Montag, 13. August 2012

Erotik reloaded

Interviewer: Das soll erotisch gewesen sein?

Castorp: Ja. Schön übrigens, Sie wieder einmal zu sehen.

Interviewer: Das Vergnügen ist ganz meinerseits. Was war daran erotisch? Sie sehen einer Frau beim Einkaufen zu, verfolgen sie und verlieren sie aus den Augen.

Castorp: Nehmen wir doch die Frage von Perdita auf. Was hat sie von anderen Frauen abgehoben?

Interviewer: Ich lehne mich zurück, da Sie ja auch noch das Fragen übernommen haben.

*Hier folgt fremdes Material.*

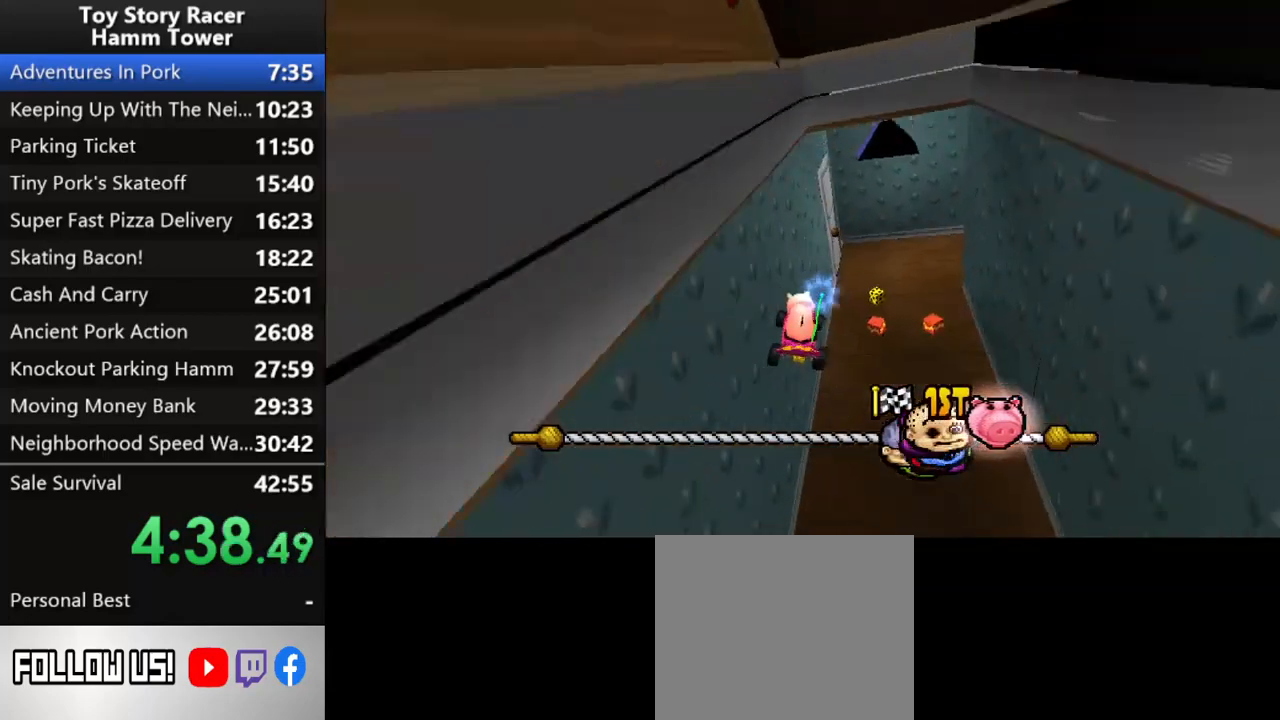
{"dt_ms": 500, "buttons": ["CROSS"], "right_stick": "center", "events": [[50, "DPAD_RIGHT", "up"]]}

Castorp: Das Erotische war primär  das Unbeabsichtigte. Dass gerade sie es war, entsprang einem Zufall. Sie war "mein" Typ. Das heisst, sie war in meinen Augen ein Hingucker. Die langen Haare vor allem. Ein interessantes Gesicht. Für viele andere Männer (oder Frauen) mag sie mässig interessant gewesen sein.

Interviewer: Also ging es doch um Äusserlichkeiten?

Castorp: Ja und nein. Es war auch das, was man gemeinhin die Ausstrahlung nennt. Und die Situation.

Interviewer: Die Situation?

Castorp: Ja. Sie war überhaupt nicht erotisch angelegt. Es war ein Einkaufszentrum. Ich war im Stress, weil ich Zwiebeln brauchte, die ich zu Hause nicht hatte. Und meine Gedanken kreisten noch um etwas ganz anderes. Sie hatte wohl Feierabend. Und vor allem: Sie hatte es nicht auf Erotik angelegt. Sie war gut gekleidet, eher ein bisschen konservativ-verschlossen vom Stil her.

Interviewer: Eine nicht-erotische Situation ist also erotisch?

Castorp: Eine nicht-erotische Situation hat die Chance, erotisch rüberzukommen. Was ich zutiefst unerotisch finde, sind so genannte erotische Situationen.

Interviewer: Die Frau in Reizwäsche?

Castorp: Zum Beispiel. Reizwäsche ist darauf angelegt, erotisch zu wirken. Reizwäsche ist Manipulation. Ich verabscheue Manipulation.

Interviewer: Sie reagieren also nicht auf "plumpe" erotische Reize?

Plump und phantasielos. Offensichtlicher
erotischer Reiz
Castorp: Was heisst nicht reagieren? Doch, ich reagiere schon. Aber diese simplem Reize - erotische Bilder und Pornos verbrauchen sich. Es ist wie mit einer Droge. Irgendwann hat man das Gefühl, dass man das braucht, um in Stimmung zu kommen. Und dass man die Dosis erhöhen muss. Oder der Stoff muss härter werden. So erkläre ich mir auch diesen ganzen Sado-Maso-Krimskrams, der im Moment gerade so waaahhhnsinnig erotisch sein soll.

Interviewer: 50 Shades of Grey?

Castorp: Ich habe dieses Buch nicht gelesen und ich kann darüber kein Urteil abgeben. Aber ein Buch, das sich als "erotisch" ankündigt, hat gute Chancen, auf mich nicht erotisch zu wirken.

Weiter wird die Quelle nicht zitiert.